Repeat every entry below exactly as given.

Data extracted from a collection
------------------------

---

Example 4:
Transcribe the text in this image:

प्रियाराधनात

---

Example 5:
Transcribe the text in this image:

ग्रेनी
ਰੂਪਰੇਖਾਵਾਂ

------------------------

Your response:
---

Example 4:
Transcribe the text in this image:

प्रियाराधनात

---

Example 5:
Transcribe the text in this image:

ग्रेनी
ਰੂਪਰੇਖਾਵਾਂ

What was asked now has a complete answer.